**Exercise directions:** From the first line to the last, retype the records exactly and skip the pictures.

Collection entries
#####
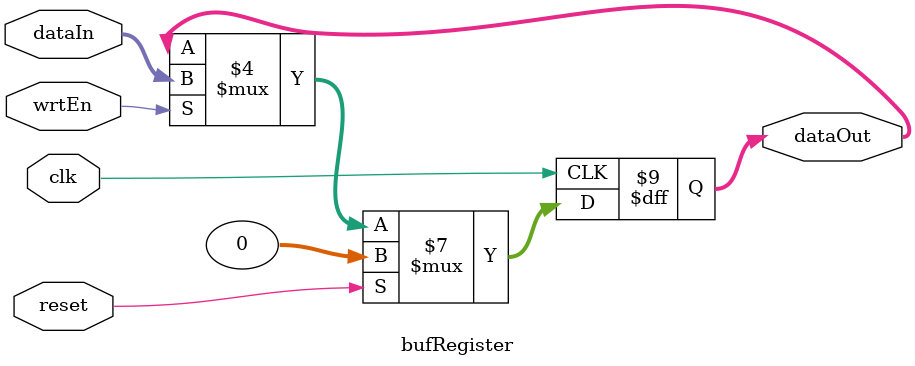
<source format=v>
module bufRegister(clk, reset, wrtEn, dataIn, dataOut);
	parameter BIT_WIDTH = 32;
	parameter RESET_VALUE = 0;
	
	input clk, reset, wrtEn;
	input[BIT_WIDTH - 1: 0] dataIn;
	output[BIT_WIDTH - 1: 0] dataOut;
	reg[BIT_WIDTH - 1: 0] dataOut;
	
	always @(posedge clk) begin
		if (reset == 1'b1)
			dataOut <= RESET_VALUE;
		else if (wrtEn == 1'b1)
			dataOut <= dataIn;
	end
	
endmodule
</source>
#####
**Reply to the task:**
<source format=v>
module bufRegister(clk, reset, wrtEn, dataIn, dataOut);
	parameter BIT_WIDTH = 32;
	parameter RESET_VALUE = 0;
	
	input clk, reset, wrtEn;
	input[BIT_WIDTH - 1: 0] dataIn;
	output[BIT_WIDTH - 1: 0] dataOut;
	reg[BIT_WIDTH - 1: 0] dataOut;
	
	always @(posedge clk) begin
		if (reset == 1'b1)
			dataOut <= RESET_VALUE;
		else if (wrtEn == 1'b1)
			dataOut <= dataIn;
	end
	
endmodule
</source>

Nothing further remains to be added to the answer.